* _Task to complete_: Reproduce everything from the line containing "right wrist: (118, 76, -26)" down to the line containing "right ankle: (142, 190, -16)", substituting "hip joint" for "hip" and leaving all else unchanged.

* _Provided data_:
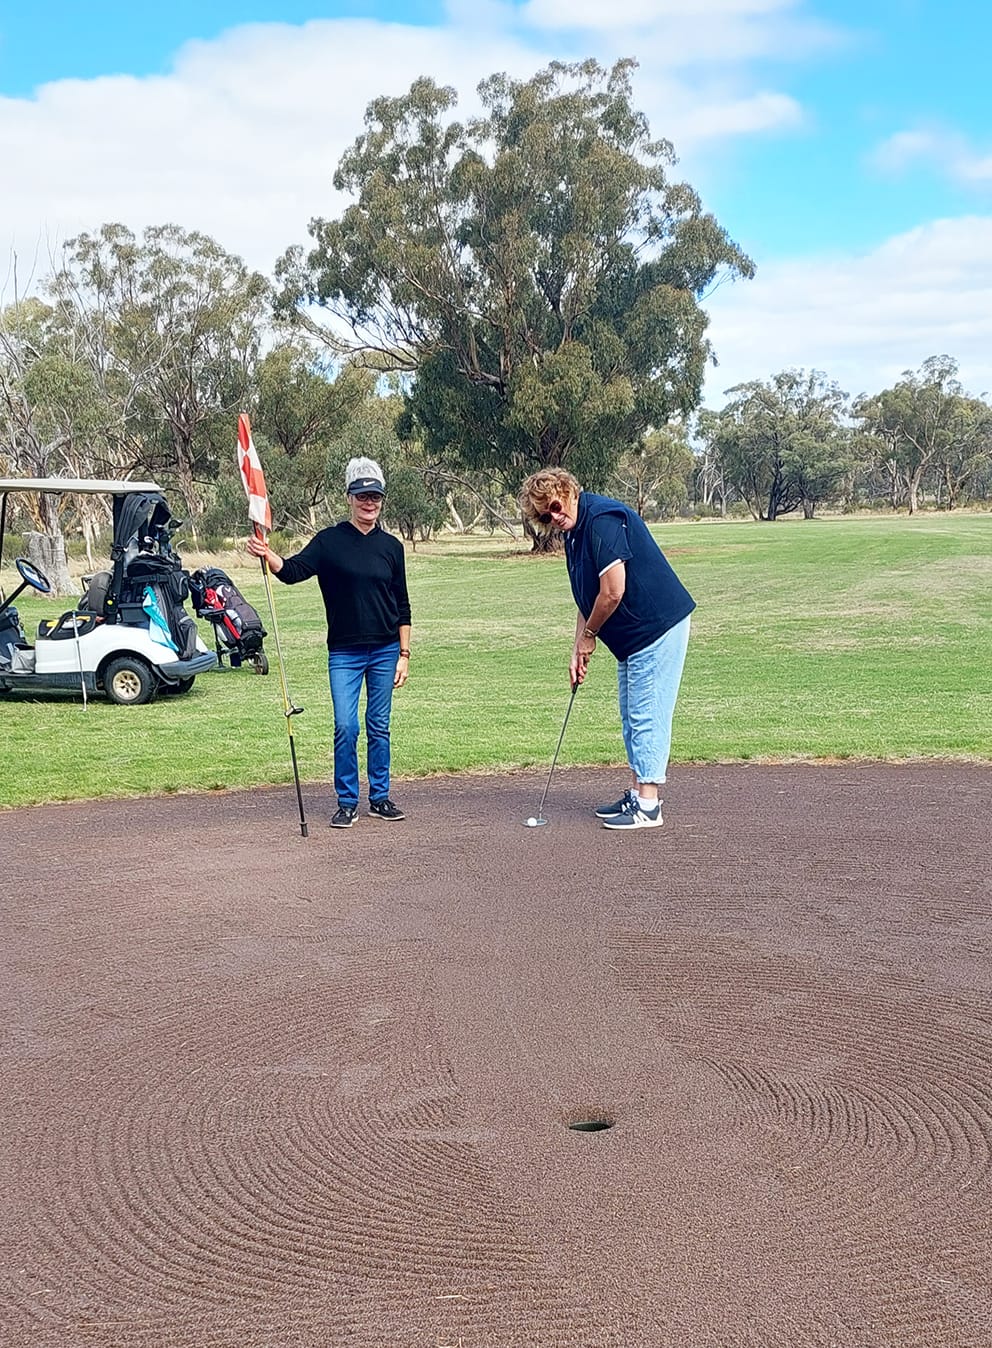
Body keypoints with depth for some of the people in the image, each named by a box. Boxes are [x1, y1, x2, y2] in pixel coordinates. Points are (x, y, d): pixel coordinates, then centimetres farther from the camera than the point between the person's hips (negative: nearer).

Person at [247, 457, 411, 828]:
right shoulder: (329, 541, 0)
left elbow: (402, 607, 9)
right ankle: (347, 802, 9)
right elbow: (293, 571, -13)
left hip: (385, 651, 2)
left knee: (379, 728, 9)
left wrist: (403, 654, 5)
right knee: (345, 728, -4)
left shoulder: (391, 546, 7)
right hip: (344, 653, -2)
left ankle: (380, 798, 20)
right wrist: (268, 555, -35)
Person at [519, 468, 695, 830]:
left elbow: (613, 591, -24)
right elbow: (587, 599, 18)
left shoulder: (602, 519, -20)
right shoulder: (573, 534, 12)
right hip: (633, 636, 11)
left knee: (647, 715, -7)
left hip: (658, 625, -10)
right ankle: (637, 793, 24)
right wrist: (578, 651, 10)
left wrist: (589, 635, -9)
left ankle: (648, 806, -2)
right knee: (632, 715, 15)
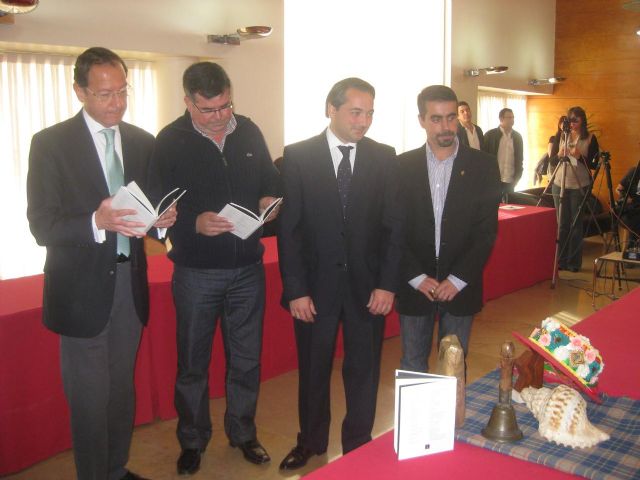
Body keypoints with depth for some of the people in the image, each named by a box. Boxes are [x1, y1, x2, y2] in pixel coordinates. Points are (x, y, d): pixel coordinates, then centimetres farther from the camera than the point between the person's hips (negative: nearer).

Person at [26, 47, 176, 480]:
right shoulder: (51, 143, -8)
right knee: (90, 395, 5)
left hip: (130, 282, 5)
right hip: (82, 287, -4)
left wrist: (161, 219, -11)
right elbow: (42, 226, -12)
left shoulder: (143, 142, 5)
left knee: (122, 387, 18)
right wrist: (96, 222, -29)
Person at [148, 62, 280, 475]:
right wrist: (195, 222, -28)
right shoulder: (170, 142, -7)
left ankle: (243, 432, 35)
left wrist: (270, 198, -9)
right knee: (193, 363, 12)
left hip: (248, 267, 3)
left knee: (246, 358, 15)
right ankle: (193, 441, 31)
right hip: (196, 271, -3)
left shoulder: (249, 131, 3)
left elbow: (270, 177, 13)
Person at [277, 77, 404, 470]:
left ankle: (359, 446, 33)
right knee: (313, 369, 15)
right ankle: (311, 442, 36)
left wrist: (387, 284, -6)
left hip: (367, 284, 1)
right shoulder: (298, 156, -5)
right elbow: (289, 228, -6)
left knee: (364, 370, 13)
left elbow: (394, 225, 1)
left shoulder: (384, 158, 1)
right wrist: (295, 289, -10)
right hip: (316, 283, -1)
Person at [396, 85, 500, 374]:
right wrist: (416, 277, -9)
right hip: (414, 286, 0)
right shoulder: (403, 165, 1)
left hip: (460, 287, 0)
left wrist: (457, 280, -10)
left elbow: (487, 229, -3)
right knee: (413, 365, 9)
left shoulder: (482, 165, 0)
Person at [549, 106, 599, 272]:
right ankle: (561, 260, 12)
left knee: (576, 224, 2)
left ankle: (574, 262, 9)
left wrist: (580, 156, -19)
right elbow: (551, 160, 5)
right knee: (562, 223, 5)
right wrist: (559, 155, -15)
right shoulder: (560, 136, 6)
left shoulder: (590, 138, -1)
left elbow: (594, 165, -3)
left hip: (580, 186, -2)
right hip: (559, 184, 2)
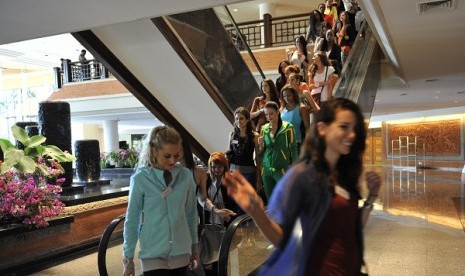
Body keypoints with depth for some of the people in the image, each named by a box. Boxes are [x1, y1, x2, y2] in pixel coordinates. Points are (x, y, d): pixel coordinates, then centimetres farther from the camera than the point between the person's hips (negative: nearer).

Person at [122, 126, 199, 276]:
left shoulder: (185, 175, -2)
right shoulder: (140, 179, -10)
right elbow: (131, 220, -3)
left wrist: (194, 246, 15)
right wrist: (128, 258, 1)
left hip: (181, 253, 3)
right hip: (153, 254, -3)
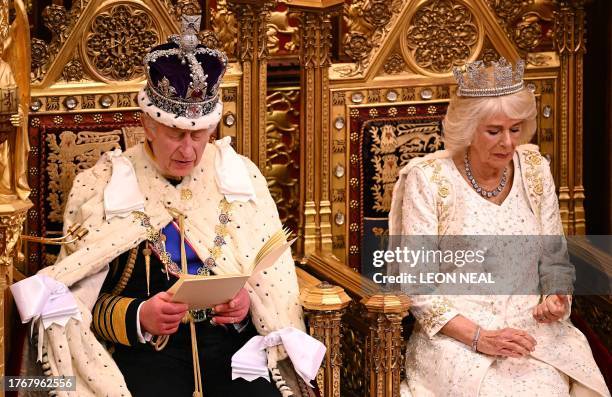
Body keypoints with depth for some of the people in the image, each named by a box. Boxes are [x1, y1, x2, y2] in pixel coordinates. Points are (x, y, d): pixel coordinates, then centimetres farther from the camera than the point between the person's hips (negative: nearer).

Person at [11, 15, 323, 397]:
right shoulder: (104, 185, 0)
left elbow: (272, 277, 10)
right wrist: (139, 318, -17)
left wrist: (248, 303, -11)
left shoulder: (241, 175, 7)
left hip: (233, 343, 2)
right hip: (149, 350, -2)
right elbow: (87, 298, 2)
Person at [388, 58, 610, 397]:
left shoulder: (535, 169, 4)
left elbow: (554, 260, 12)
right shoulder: (428, 179, -9)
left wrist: (556, 299, -10)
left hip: (530, 328, 4)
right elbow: (419, 287, -10)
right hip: (455, 335, -3)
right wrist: (479, 338, -19)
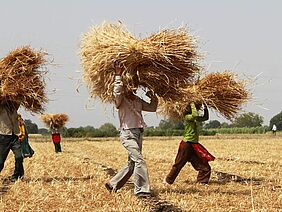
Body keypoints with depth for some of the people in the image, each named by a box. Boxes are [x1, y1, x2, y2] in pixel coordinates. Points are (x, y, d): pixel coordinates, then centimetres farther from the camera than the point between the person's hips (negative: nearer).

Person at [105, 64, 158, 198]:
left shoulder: (138, 101, 19)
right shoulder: (121, 99, -4)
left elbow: (152, 108, 24)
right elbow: (117, 92, -27)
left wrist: (153, 98, 8)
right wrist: (118, 76, -26)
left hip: (138, 134, 8)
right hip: (127, 133, -8)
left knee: (132, 164, 12)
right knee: (139, 160, -18)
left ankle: (113, 184, 24)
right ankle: (142, 190, -16)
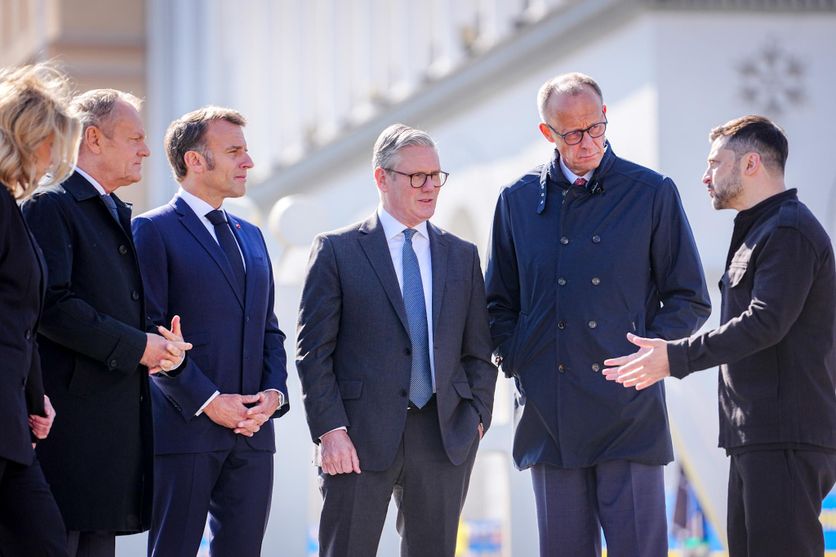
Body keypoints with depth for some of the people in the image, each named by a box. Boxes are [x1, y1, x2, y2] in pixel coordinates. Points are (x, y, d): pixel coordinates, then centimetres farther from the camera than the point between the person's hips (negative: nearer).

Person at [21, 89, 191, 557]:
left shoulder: (119, 214, 22)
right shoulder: (51, 207, -7)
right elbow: (52, 304, -18)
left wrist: (160, 342, 4)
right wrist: (136, 346, -14)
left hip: (114, 415, 9)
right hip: (71, 409, -9)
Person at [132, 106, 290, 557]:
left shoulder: (250, 236, 20)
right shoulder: (154, 229, -3)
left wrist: (274, 392, 2)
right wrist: (206, 401, -15)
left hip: (251, 432, 6)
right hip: (184, 427, -6)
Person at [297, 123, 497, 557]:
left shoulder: (462, 256, 13)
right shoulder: (337, 251, 1)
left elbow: (478, 351, 14)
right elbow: (313, 351, -3)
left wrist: (477, 418, 2)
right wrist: (329, 430, -11)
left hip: (444, 437, 4)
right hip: (360, 439, -4)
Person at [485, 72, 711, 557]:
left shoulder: (653, 193, 4)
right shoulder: (519, 200, 11)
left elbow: (690, 300, 7)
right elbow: (500, 303, 18)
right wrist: (516, 360, 1)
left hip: (628, 410, -2)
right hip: (548, 414, 2)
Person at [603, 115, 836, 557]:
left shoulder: (789, 231, -11)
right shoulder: (760, 232, 23)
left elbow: (766, 322, -21)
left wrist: (676, 357, -19)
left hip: (786, 438, -11)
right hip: (756, 437, 11)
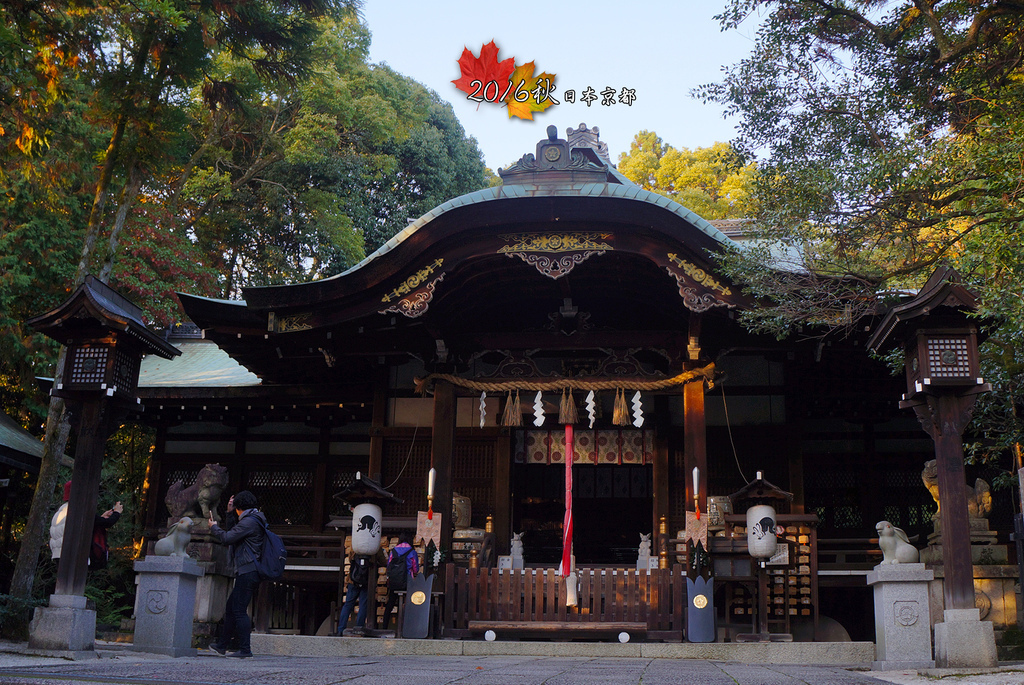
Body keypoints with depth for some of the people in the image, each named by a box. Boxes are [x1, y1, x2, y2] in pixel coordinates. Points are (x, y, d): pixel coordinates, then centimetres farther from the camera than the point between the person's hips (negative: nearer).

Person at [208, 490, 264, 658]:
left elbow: (227, 538, -15)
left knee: (239, 611, -9)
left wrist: (214, 527, 3)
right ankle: (222, 645, 24)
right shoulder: (256, 520, 19)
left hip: (247, 572, -10)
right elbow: (234, 531, 33)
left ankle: (245, 649, -9)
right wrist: (230, 512, 30)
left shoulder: (249, 521, -13)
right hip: (250, 572, 10)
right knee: (231, 608, 16)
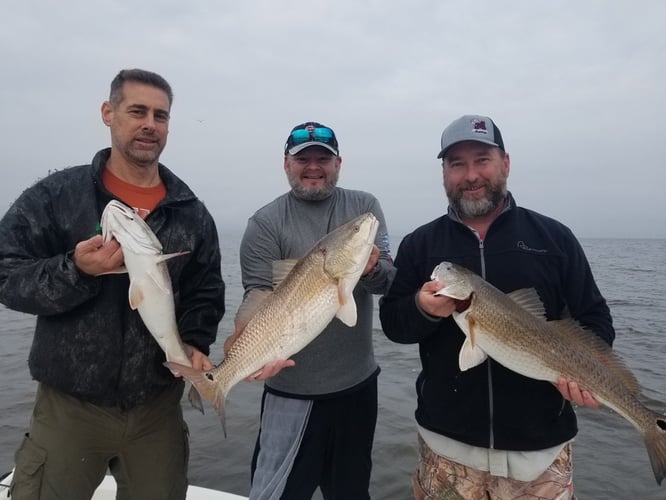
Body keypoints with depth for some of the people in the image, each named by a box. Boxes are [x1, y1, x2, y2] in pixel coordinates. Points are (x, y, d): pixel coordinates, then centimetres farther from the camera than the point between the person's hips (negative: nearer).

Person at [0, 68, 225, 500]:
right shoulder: (56, 194, -4)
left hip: (158, 407, 2)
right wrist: (74, 271, -23)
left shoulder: (192, 213, 2)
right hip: (68, 404, -2)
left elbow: (206, 294, 5)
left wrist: (195, 343, -11)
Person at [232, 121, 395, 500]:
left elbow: (390, 279, -5)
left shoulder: (365, 206, 3)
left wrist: (371, 270, -27)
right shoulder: (265, 223, -6)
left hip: (358, 382, 4)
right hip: (293, 389, -3)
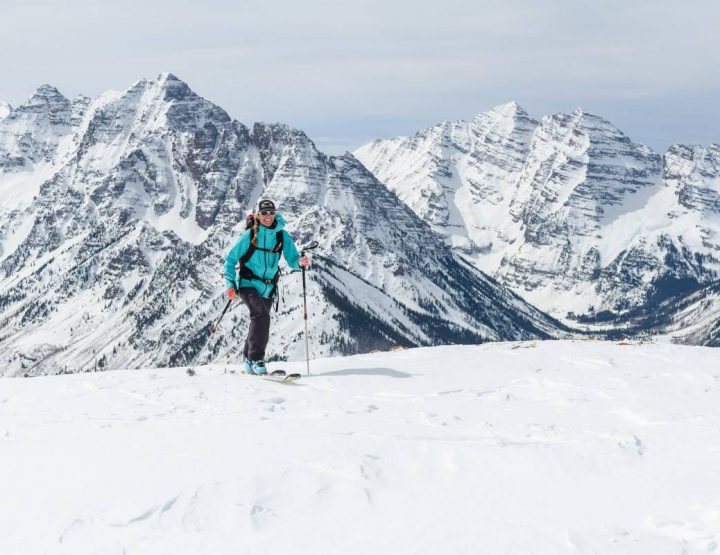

* _Written answer_:
right wrist: (118, 76, -26)
left hip joint: (138, 134, 8)
right hip joint: (127, 133, -8)
left knee: (132, 164, 12)
right knee: (139, 160, -18)
left ankle: (113, 184, 24)
right ankle: (142, 190, -16)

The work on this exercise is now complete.